(EXTRACTED TEXT)
::::::
If you want to apply an upstream fix (i.e. effectively to backport it), then you can add upstream's remote and cherry-pick if you like (or apply a patch in the usual manner); it's useful to say git cherry-pick -x in this case, as that will show where the patch came from for future reference.

Always Commit before attempting a build

Running a build attempt can modify your working tree, so always make sure you've committed your changes before attempting a build (which means you can use git clean -xdf and git reset --hard to restore your working tree afterwards). But you can just get the CI system to do the building for you :)

Making a Changelog Entry

Choosing a Version Number, backporting

Append +wmf1 to the version if building from the same distribution (making our version higher) or ~wmf1 if building from the next distribution (making our version lower)

The version number in debian/changelog determines the version number of the binaries you build. The version number wants to be higher than the version Debian ships in the distribution you want to install on, but lower than the version in the next distribution. For example, swift in Debian bookworm is version 2.30.0-4, and in Debian trixie is version 2.31.1-3. So if we're building a local package of swift for bookworm-wikimedia, then it wants to be a version higher than 2.30.0-4 and lower than 2.31.1-3. Achieve that by appending +wmf1 to the version number if building a package from the same release and appending ~wmf1 to the version if building a package from the next release. Then increment that integer when you make the next WMF-specific build.

Continuing our example, if we built a swift package for bookworm-wikimedia based on Debian's package from bookworm, we'd make version 2.30.0-4+wmf1, and if building a package based on Debian's version in trixie, we'd make version 2.31.1-3~wmf1. You can use dpkg --compare-versions to check that your version number does what you want, e.g.

 matthew@tsk:~$ dpkg --compare-versions 2.30.0-4+wmf1 gt 2.30.0-4 ; echo $?
 0

Here we've checked that our proposed version number 2.30.0-4+wmf1 is higher than the distribution version 2.30.0-4.

If you want to backport the same version to multiple distributions, it's usual to embed the Debian release number (e.g. 12 for bookworm) into the version number to disambiguate them - so we'd have 2.31.1-3~wmf12+1 for bookworm and 2.31.1-3~wmf11+1 bullseye. As an example, you can check that changelog showing a published version and its backport annotation on the relevant branch.

Updating the Changelog

If you've made commits with helpful commit messages, then you can use gbp dch to create a changelog entry for you:

 gbp dch --since=dgit/bookworm --ignore-branch -R --distribution=bookworm-wikimedia --commit -N NEWVERSION

Replacing NEWVERSION with the correct version number determined as above. The arguments to this command work as follows: --since tells gbp dch which commits to include when making the changelog entry (here we specify the branch tip corresponding to the version we cloned from Debian); --distribution states which distribution to put in the changelog entry (this must be the WMF suite you're building for - the CI parses the changelog to determine which image to use for the build); -N specifies the version number (it will guess wrongly otherwise); --ignore-branch -R --commit tell gbp dch to ignore the branch layout, make a release entry (rather than an unreleased snapshot), and commit the resulting changelog. By default gbp dch will spawn an editor window, so you can tweak the new changelog entry before it gets committed.
::::::
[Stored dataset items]
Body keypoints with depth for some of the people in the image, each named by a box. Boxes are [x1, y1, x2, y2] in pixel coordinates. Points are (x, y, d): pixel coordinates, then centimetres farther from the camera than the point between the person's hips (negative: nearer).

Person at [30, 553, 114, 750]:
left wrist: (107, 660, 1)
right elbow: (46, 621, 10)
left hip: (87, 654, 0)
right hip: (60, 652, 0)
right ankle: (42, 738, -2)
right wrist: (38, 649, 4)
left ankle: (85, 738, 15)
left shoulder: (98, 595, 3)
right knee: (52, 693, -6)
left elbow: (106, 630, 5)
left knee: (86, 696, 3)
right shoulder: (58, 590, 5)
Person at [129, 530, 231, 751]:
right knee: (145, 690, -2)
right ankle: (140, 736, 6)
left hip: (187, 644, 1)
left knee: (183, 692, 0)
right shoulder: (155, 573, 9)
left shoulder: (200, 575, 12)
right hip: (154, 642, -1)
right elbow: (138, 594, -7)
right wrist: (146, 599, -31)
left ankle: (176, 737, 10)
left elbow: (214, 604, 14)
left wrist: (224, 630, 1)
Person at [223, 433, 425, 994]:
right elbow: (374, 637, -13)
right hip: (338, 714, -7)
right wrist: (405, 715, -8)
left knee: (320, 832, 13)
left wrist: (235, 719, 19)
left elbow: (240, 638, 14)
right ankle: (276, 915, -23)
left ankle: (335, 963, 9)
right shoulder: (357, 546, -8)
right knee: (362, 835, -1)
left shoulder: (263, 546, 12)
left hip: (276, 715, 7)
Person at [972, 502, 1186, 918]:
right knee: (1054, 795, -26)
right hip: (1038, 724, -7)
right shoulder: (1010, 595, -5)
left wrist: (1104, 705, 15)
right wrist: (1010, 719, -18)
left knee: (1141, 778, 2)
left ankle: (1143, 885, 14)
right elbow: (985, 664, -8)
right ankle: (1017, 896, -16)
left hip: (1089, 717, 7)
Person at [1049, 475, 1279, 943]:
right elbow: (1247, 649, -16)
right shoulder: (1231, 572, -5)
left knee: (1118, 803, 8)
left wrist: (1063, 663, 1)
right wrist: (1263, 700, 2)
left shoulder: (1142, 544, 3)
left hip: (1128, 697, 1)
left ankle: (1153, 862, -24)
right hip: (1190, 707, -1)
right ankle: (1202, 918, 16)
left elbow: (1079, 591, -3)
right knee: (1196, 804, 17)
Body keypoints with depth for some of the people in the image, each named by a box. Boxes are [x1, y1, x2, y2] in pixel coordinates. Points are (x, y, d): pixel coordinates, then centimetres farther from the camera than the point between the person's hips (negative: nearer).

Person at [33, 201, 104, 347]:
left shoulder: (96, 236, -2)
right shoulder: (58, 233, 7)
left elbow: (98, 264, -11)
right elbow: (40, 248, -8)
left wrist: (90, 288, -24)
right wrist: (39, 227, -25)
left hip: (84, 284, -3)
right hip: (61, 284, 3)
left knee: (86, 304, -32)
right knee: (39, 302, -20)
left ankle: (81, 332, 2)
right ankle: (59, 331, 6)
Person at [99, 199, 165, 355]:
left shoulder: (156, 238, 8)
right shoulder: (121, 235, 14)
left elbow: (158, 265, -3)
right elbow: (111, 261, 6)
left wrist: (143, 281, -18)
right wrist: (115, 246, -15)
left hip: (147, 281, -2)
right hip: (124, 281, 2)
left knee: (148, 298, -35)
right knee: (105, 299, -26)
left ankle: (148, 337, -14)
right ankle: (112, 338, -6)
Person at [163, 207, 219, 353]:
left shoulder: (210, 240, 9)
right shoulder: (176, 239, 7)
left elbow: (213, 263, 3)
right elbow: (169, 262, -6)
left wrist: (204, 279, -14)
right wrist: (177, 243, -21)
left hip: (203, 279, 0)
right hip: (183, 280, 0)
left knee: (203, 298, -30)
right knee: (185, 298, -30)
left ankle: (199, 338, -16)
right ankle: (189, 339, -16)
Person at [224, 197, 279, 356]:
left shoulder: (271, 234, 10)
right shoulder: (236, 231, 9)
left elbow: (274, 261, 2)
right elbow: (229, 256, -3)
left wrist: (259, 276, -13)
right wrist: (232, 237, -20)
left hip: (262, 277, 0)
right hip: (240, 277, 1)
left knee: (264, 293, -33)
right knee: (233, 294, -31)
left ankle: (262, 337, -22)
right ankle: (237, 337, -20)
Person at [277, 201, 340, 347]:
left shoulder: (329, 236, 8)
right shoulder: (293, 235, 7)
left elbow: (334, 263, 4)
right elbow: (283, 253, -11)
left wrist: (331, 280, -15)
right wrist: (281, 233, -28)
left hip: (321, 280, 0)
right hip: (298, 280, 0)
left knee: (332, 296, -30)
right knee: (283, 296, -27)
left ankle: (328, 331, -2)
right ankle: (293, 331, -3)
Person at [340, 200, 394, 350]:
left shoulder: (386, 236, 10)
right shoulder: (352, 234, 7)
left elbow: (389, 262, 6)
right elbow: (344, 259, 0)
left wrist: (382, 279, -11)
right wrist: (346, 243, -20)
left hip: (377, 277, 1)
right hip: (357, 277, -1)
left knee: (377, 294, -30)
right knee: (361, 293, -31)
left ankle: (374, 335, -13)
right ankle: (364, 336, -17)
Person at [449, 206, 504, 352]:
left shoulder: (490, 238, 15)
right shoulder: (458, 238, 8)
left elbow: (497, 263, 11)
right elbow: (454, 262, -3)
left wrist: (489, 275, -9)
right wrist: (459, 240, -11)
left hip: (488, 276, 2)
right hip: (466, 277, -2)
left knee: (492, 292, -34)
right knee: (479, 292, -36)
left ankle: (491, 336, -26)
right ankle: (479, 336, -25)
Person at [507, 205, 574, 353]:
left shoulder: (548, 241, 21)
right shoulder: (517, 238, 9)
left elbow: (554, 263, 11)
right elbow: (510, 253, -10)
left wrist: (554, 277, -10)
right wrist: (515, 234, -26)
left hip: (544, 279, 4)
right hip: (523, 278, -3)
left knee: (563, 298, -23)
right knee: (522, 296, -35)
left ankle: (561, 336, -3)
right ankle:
::::::
(EXERCISES)
**1)** List each option flag given to gbp dch in the command shown in the text on Debian package versioning.
**2)** Extend the text on Debian package versioning from the point where it stops.
The records have nothing to do with the text on Debian package versioning.

(LIST OF ANSWERS)
**1)** --since, --ignore-branch, -R, --distribution, --commit, -N

**2)**
If you just want a new blank changelog entry to edit, then you can instead use

 dch -e -D bookworm-wikimedia -bv NEWVERSION

Which will set up a new changelog entry for you (but with no changes noted therein) to edit and then commit.

Alternatively, you can just edit (and then commit) debian/changelog by hand to make a suitable entry - the elpa-dpkg-dev-el package contains a helpful Emacs mode for editing Debian changelogs. If doing this, be careful to get the format correct as the requirements are stricter than for changelogs in general.

Create Repository and set up CI for package builds

Make a new repository on WMF gitlab; it needs to be under repos/ in order to have access to CI runners. There will in due course be Policy on where, but for now go with something sensible (e.g. your team may already have a namespace set up). Make an empty repository, and gitlab will tell you the remote to use, which you can add to your checkout thus:

 git remote add gitlab git@gitlab.wikimedia.org:PATH/TO/REPO

Here the new remote is called gitlab, but you can name it whatever you like (I prefer to keep origin for upstream's code); dgit will have created a remote called dgit which you can use to fetch other versions from Debian, and maybe vcs-git for the maintainer's repository (treat with caution, for the same reasons you should use dgit clone rather than closing the maintainer's repo directly).

Before you first push, set up CI (otherwise, you'll need to push a new commit to trigger any CI to run). Do this by hovering over "Settings" and clicking "CI/CD" from the revealed menu, then clicking "Expand" next to "General pipelines". Type builddebs.yml@repos/sre/wmf-debci into the "CI/CD configuration file" box, then click "Save changes". What this does is it uses builddebs.yml from the repos/sre/wmf-debci repo. That sets up jobs that build the tip of branches named suite-wikimedia or suite-wikimedia-*, using the image from the WMF repo that corresponds to the distribution specified in the most recent debian/changelog entry (with -wikimedia stripped off - so specify bookworm-wikimedia in the changelog if you want to build on bookworm.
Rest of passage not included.